Comment, ce pan non négligeable du judaïsme, peut-il encore poursuivre une telle ségrégation envers les femmes? La requête féminine consiste à pouvoir s’asseoir autour d’une même table, aucune raison de percevoir cela comme un ultimatum. Il faut que les peurs, les aprioris, cessent, il faut endiguer cette sourde appréhension de l’inconnu. Les femmes alliées à l’orthodoxie moderne interpellent les hommes pour qu’ils finissent de se repaitre et de roucouler dans le confort des acquis. Ce confort-là est séparatiste à l’égard du genre humain qui se conjugue au féminin.
On constate toutefois que ces hommes et ces femmes partagent des prérogatives semblables et répondent aux mêmes défis quotidiens de la vie. Malgré cela, leurs rapports à la loi juive, leurs comportements sont différents, terminé la parité.
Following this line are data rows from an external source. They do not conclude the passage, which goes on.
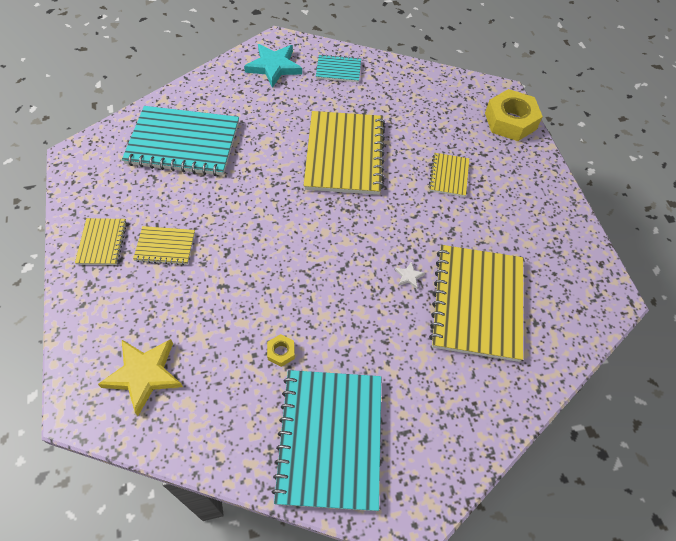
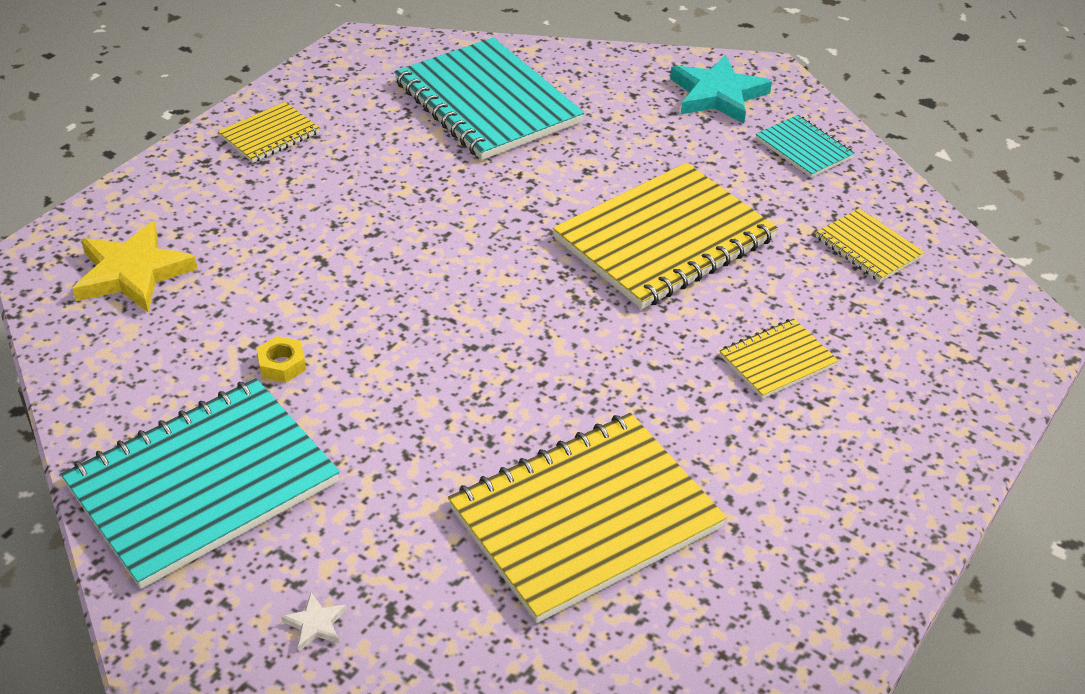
camera: 50 degrees right, 15 degrees down
yellow notebook [133,226,195,265] -> yellow notebook moved to [816,208,925,282]
white star [395,261,425,289] -> white star moved to [281,593,347,651]
yellow nut [485,89,543,141] -> none

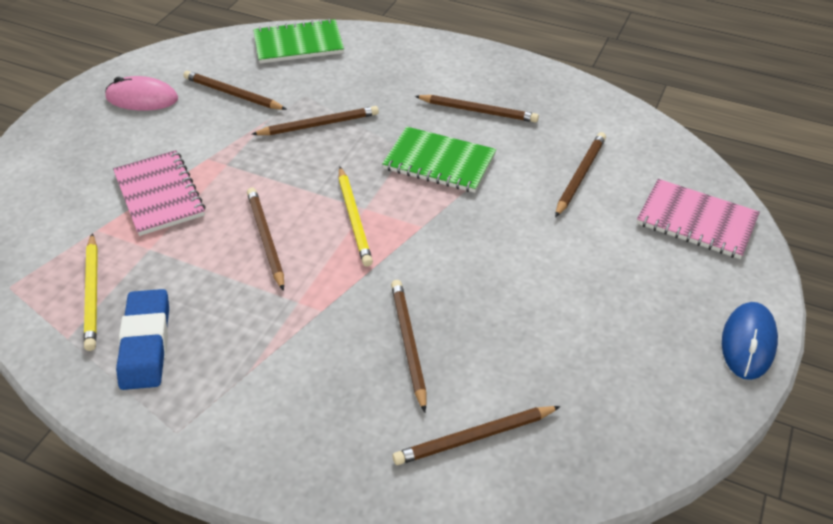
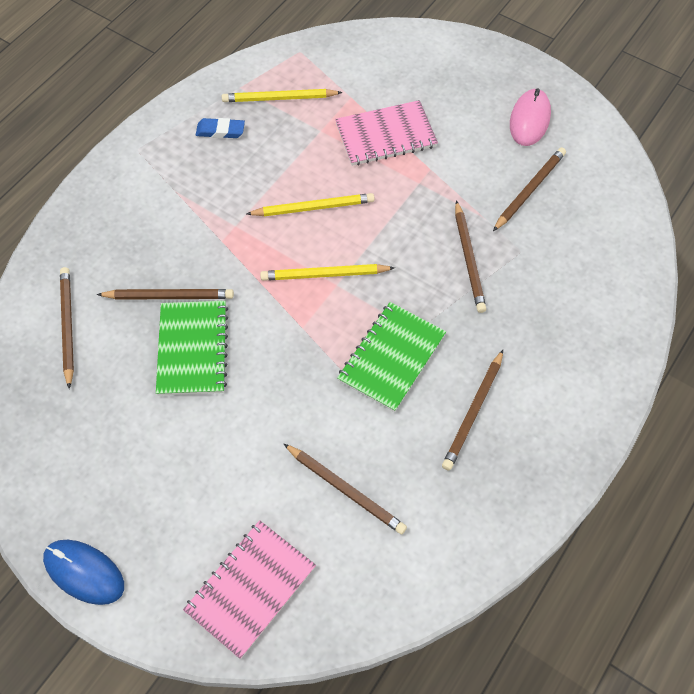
camera: 100 degrees right, 15 degrees up
blue eraser [116,289,169,390] -> blue eraser [196,118,245,138], size x0.59
brown pencil [247,188,284,291] -> yellow pencil [246,193,375,216]
green notebook [253,19,344,64] -> green notebook moved to [156,301,228,396]

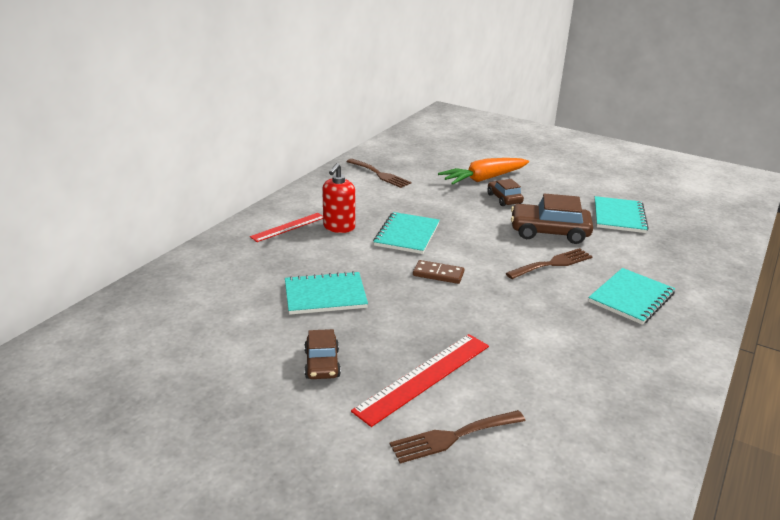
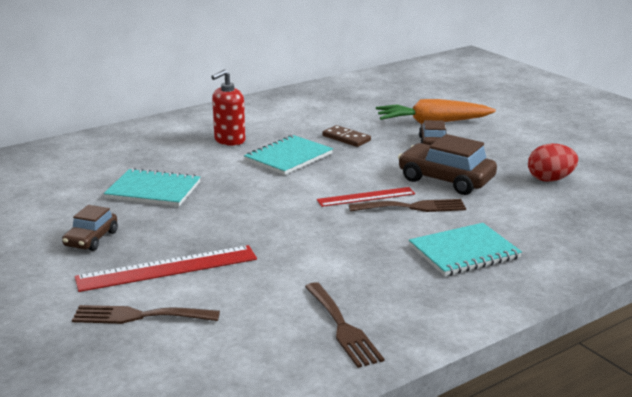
camera: 25 degrees right, 5 degrees down
red ruler [250,213,323,242] -> red ruler moved to [317,187,415,207]
brown fork [346,159,411,188] -> brown fork moved to [305,282,384,368]
brown domino [413,260,464,284] -> brown domino moved to [323,125,371,147]
turquoise notebook [594,196,649,233] -> red egg [528,144,578,182]

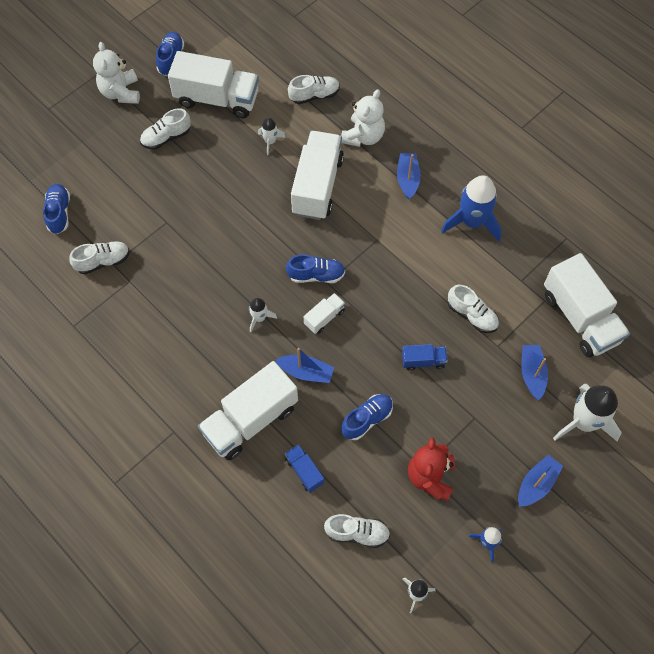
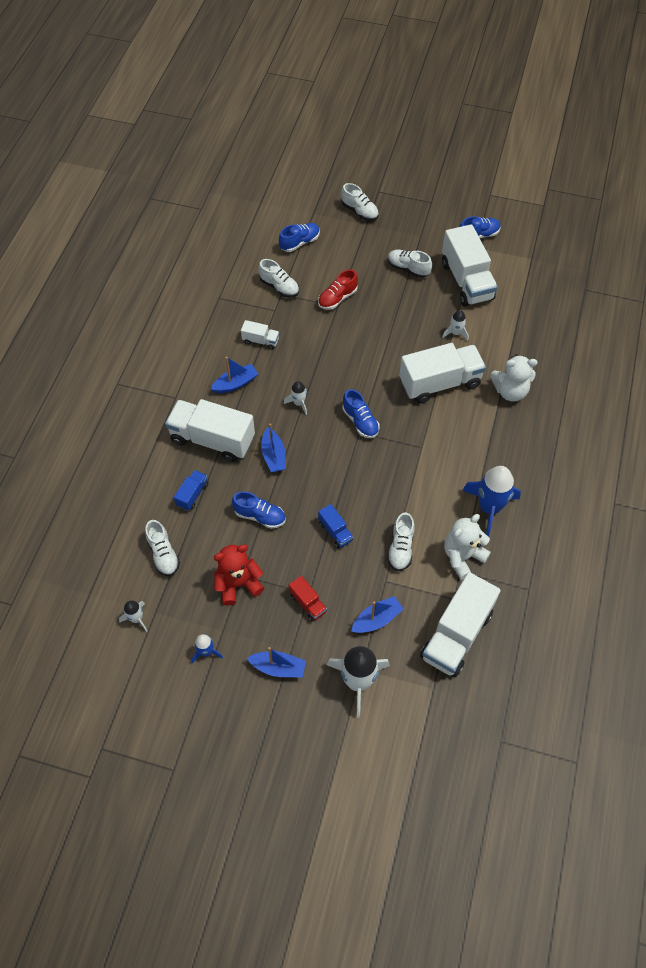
camera: 60 degrees right, 5 degrees down
white teddy bear [93,42,140,104] -> white teddy bear moved to [444,514,491,580]
white shoe [288,75,340,104] -> white shoe moved to [341,183,379,221]
white truck [304,293,345,334] -> white truck moved to [241,320,279,350]
blue boat [397,153,421,200] -> blue boat moved to [211,357,258,393]
none -> red truck [289,576,327,622]
none -> red shoe [318,269,358,310]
Empêcher la participation des femmes, aussi talentueuses soient-elles, reste une forme archaïque du protectionnisme masculin et que nous vivons encore à l’ère du rigorisme. Concernant le culte rituel, l’herméneutique la plus intransigeante est à jamais jugée comme la plus holistique. Toutefois et bizarrement, les partisans de la rigueur judaïque ne sont pratiquement jamais les adeptes d’un radicalisme commandant les relations interpersonnelles.
Les panneaux de séparation rehaussé et plus opulent sont appréhendés comme religieusement plus éminents, quand bien même ils froisseraient la sensibilité des femmes, et je ne parle pas de la séparation d’étage à la synagogue. Cela autorise, prétendument au nom de la Torah, l’orthodoxie juive à mépriser les aspirations légitimes des femmes.
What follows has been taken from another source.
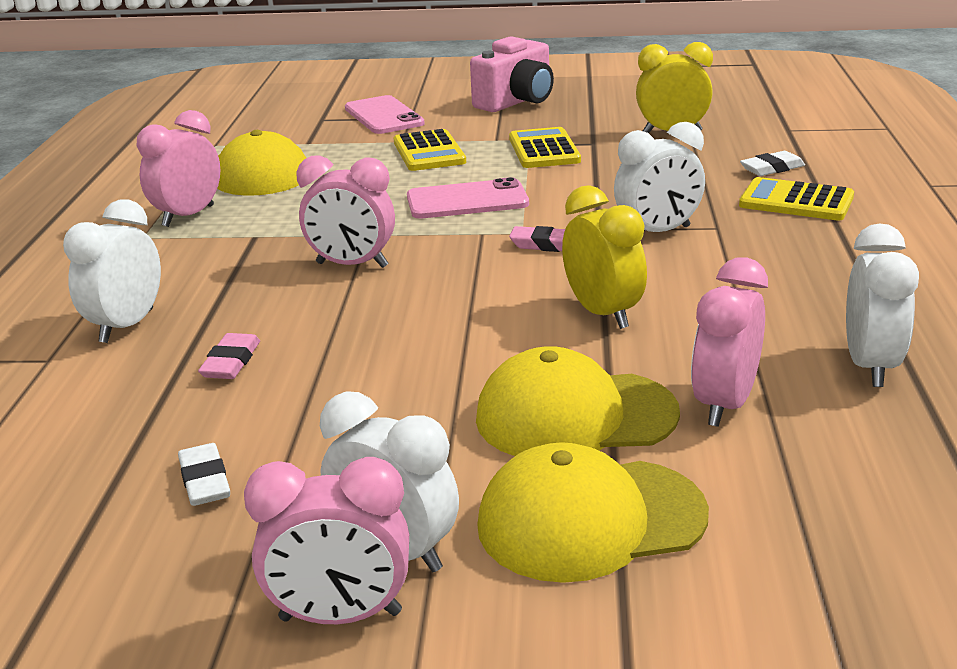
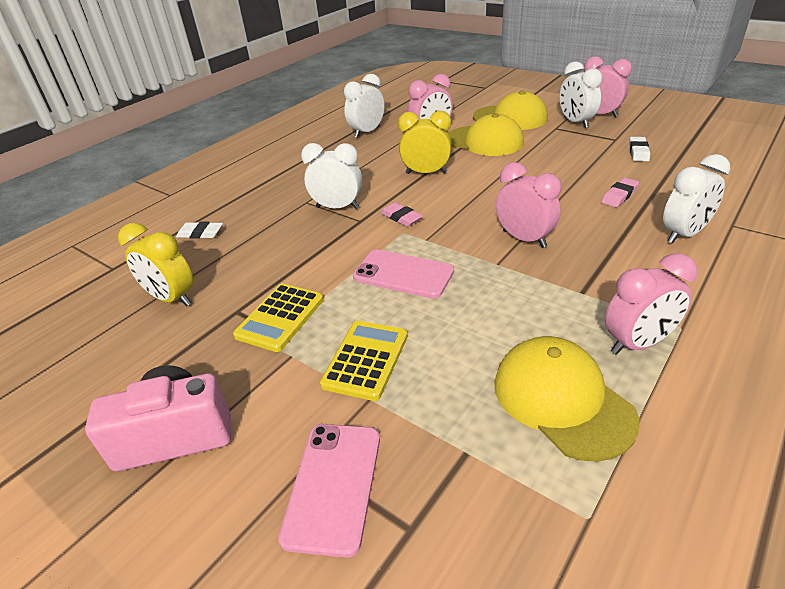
camera: 145 degrees left, 10 degrees up
yellow clock [562,185,647,329] -> yellow clock turned 90 degrees clockwise [398,111,452,174]
yellow calculator [739,177,854,221] -> none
Tous ceux qui parmi nous veulent encore honorer, de ses lettres de noblesse, la Torah et conservent pour notre chère Histoire une tendresse dorée poursuivront l’œuvre depuis l’intérieur. Notre peuple, notre nation et ses dirigeants reconnaitront un jour, plus très lointain, que les femmes sont des associées à part entière dans l’hébraïsme.
Tout cela m’exaspère, me révolte et me dépite: une mentalité religieuse individualiste et cultuelle qui ne se reconnait qu’au travers de pratiques minimalistes atrophiées. Si l’on n’ouvre pas l’ensemble des grandes questions que notre temps pose, nous allons nous fourvoyer, sans aucun doute, dans un obscurantisme des plus morbides. Cela suffit que tous ces gens sollicitent dieu ou le rav mais jamais leur détermination, leur inspiration, leur savoir, aucunement leur engagement moral.
Comment ne pas vouloir briser les carcans et s’envoler vers le projet humain de l’Eternel ? Posez des mézuzot, mettez les téphilines, faites shabat, nida, h’ala, ect… mais ne vous enfermez pas dans l’acte ou le geste, ils ne sont que les moyens de parvenir au mieux et au meilleur de la création! Conjurez votre être, votre moi, à s’engager vers et dans le projet nous impliquant tous et toutes. Cessez de vous effacer au sein de structures fantasmagoriques et crédules des figures flétries et avilies du seul culte religieux.
Rappelons sans ambages que la suprématie masculine a maintenu les femmes dans l’impéritie et c’est la l’une des plus grandes injustices de l’histoire humaine. Ces privations de droits élémentaires furent générées par des hommes qui voulaient imposer leur diktat sous couvert de traditions et de religions. Les femmes ont alors trouvé une auguste issue: remettre en question l’interdit, de lire tout, de savoir tout, de croire en leurs prédisposi-tions a s’élever aux plus hautes fonctions des savoirs. Elles devaient affirmer leur droit plein et entier à la connaissance et à la critique, et enfin, grâce à la littérature et les sciences, étudier et produire de la culture. Cette réparation grâce aux savoirs est la forme privilégiée de tout rapport à l’érudition et à l’expérience. Ainsi, aident-elles les femmes à ne plus douter d’elles-mêmes et à retrouver l’espérance et le devenir.